Dataset entries:
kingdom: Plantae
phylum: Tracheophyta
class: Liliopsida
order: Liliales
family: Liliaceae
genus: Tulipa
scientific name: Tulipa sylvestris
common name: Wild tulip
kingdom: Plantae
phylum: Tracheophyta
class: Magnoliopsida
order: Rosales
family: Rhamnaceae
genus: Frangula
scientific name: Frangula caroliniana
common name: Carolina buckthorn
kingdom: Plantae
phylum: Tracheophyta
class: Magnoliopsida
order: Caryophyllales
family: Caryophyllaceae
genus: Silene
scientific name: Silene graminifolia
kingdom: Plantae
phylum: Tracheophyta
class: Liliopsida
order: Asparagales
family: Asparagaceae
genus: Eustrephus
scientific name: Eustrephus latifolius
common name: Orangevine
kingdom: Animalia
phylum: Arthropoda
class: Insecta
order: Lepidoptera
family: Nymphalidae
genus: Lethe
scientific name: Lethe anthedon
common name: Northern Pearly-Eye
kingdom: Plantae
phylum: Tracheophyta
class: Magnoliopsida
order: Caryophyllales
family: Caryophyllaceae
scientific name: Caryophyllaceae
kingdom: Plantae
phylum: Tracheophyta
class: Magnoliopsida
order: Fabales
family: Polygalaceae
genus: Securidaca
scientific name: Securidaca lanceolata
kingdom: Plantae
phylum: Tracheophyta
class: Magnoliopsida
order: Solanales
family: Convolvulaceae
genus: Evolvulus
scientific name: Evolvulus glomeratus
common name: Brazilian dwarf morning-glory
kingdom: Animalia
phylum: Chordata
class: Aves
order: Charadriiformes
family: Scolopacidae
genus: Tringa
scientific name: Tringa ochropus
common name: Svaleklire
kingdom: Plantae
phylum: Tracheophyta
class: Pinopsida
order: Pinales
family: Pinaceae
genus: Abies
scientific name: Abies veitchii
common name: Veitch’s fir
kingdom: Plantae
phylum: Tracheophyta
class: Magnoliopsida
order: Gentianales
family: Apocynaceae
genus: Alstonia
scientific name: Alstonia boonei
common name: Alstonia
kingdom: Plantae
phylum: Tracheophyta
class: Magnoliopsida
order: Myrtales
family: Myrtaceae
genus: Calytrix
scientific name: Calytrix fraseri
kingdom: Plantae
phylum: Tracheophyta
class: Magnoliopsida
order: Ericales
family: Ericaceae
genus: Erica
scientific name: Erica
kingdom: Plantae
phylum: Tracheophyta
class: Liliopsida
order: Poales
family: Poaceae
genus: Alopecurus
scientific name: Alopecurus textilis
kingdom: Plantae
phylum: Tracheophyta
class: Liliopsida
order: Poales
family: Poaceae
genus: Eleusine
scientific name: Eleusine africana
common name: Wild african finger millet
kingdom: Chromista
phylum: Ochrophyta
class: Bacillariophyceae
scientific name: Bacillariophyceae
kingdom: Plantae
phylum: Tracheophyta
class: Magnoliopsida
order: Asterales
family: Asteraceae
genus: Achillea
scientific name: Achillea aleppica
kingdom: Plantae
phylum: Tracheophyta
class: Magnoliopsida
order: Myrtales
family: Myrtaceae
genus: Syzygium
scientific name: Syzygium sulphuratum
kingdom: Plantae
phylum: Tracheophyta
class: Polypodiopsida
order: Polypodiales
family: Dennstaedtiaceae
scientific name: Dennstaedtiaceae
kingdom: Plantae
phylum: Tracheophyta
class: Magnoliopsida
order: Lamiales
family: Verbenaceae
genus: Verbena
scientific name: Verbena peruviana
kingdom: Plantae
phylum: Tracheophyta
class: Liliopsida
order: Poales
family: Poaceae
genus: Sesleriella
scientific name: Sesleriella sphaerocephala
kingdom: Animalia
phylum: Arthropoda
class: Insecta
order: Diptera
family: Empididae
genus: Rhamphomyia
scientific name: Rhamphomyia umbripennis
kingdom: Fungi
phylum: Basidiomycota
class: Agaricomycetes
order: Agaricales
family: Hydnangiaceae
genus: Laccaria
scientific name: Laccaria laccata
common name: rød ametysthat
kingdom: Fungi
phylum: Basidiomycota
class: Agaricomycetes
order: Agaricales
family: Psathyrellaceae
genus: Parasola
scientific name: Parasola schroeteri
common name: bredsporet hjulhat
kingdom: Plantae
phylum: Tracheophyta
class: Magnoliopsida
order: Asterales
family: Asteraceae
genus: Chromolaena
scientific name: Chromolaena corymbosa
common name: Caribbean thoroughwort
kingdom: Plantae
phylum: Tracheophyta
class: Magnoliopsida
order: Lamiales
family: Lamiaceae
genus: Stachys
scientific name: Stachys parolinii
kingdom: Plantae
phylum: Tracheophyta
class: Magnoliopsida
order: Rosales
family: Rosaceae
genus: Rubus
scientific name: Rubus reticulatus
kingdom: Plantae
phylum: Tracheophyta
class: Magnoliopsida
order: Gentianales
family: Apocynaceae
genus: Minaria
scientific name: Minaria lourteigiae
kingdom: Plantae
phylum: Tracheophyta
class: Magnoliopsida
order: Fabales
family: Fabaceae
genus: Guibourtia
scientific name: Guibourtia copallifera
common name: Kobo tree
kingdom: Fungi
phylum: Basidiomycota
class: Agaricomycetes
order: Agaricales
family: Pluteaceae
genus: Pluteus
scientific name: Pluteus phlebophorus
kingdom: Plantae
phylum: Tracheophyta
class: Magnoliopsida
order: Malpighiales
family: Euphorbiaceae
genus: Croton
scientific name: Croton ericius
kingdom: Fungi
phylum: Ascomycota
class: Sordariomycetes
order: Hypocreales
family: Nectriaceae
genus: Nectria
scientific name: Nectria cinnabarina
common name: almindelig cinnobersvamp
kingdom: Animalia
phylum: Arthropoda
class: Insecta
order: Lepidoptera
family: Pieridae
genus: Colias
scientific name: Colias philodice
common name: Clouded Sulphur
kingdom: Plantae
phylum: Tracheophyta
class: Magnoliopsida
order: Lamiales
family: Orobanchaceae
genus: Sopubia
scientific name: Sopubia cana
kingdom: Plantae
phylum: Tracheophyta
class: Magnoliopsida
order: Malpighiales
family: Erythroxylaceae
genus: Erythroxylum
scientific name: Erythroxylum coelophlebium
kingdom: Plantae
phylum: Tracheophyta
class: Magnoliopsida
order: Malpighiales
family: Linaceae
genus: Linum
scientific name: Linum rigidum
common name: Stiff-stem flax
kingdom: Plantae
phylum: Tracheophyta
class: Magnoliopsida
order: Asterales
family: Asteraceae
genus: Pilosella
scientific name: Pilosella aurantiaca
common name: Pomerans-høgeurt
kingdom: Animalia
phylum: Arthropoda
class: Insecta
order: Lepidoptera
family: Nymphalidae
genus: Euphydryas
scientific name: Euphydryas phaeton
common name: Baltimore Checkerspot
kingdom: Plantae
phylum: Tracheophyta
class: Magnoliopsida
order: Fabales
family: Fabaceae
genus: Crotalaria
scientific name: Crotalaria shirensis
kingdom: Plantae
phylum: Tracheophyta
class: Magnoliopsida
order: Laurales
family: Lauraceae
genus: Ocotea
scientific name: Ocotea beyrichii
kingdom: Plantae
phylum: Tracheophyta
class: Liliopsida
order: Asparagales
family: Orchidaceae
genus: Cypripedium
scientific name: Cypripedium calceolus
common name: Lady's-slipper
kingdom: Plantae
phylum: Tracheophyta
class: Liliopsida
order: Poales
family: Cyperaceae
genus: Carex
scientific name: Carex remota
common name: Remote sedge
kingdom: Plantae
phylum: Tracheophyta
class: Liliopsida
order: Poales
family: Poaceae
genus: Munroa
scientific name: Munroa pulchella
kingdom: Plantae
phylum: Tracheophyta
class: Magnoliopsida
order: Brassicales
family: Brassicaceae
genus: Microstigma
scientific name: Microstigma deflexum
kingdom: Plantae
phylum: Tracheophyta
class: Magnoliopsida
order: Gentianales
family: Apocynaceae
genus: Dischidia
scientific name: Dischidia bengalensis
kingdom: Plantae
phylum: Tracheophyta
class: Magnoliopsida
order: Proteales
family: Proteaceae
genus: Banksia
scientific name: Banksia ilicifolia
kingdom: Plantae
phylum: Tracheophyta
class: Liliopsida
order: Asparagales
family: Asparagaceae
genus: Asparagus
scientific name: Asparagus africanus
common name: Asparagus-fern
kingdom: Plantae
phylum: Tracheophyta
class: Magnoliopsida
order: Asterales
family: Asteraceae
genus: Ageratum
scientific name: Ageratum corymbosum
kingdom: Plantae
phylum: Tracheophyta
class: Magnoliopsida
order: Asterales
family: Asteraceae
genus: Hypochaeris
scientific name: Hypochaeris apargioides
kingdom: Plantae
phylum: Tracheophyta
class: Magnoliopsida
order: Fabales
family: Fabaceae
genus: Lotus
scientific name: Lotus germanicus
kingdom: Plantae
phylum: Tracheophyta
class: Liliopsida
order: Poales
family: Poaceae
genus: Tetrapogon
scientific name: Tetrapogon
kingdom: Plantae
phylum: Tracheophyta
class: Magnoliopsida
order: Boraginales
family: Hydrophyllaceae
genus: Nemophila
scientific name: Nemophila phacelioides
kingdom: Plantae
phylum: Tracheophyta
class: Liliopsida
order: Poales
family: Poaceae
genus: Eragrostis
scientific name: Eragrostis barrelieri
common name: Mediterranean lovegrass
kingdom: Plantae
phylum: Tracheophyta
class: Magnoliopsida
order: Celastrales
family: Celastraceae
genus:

◆ Problem to work on
Write out the records word for word, starting at the first line and ending with the line that contains "family: Convolvulaceae", both included.

◆ Reply to the exercise
kingdom: Plantae
phylum: Tracheophyta
class: Liliopsida
order: Liliales
family: Liliaceae
genus: Tulipa
scientific name: Tulipa sylvestris
common name: Wild tulip
kingdom: Plantae
phylum: Tracheophyta
class: Magnoliopsida
order: Rosales
family: Rhamnaceae
genus: Frangula
scientific name: Frangula caroliniana
common name: Carolina buckthorn
kingdom: Plantae
phylum: Tracheophyta
class: Magnoliopsida
order: Caryophyllales
family: Caryophyllaceae
genus: Silene
scientific name: Silene graminifolia
kingdom: Plantae
phylum: Tracheophyta
class: Liliopsida
order: Asparagales
family: Asparagaceae
genus: Eustrephus
scientific name: Eustrephus latifolius
common name: Orangevine
kingdom: Animalia
phylum: Arthropoda
class: Insecta
order: Lepidoptera
family: Nymphalidae
genus: Lethe
scientific name: Lethe anthedon
common name: Northern Pearly-Eye
kingdom: Plantae
phylum: Tracheophyta
class: Magnoliopsida
order: Caryophyllales
family: Caryophyllaceae
scientific name: Caryophyllaceae
kingdom: Plantae
phylum: Tracheophyta
class: Magnoliopsida
order: Fabales
family: Polygalaceae
genus: Securidaca
scientific name: Securidaca lanceolata
kingdom: Plantae
phylum: Tracheophyta
class: Magnoliopsida
order: Solanales
family: Convolvulaceae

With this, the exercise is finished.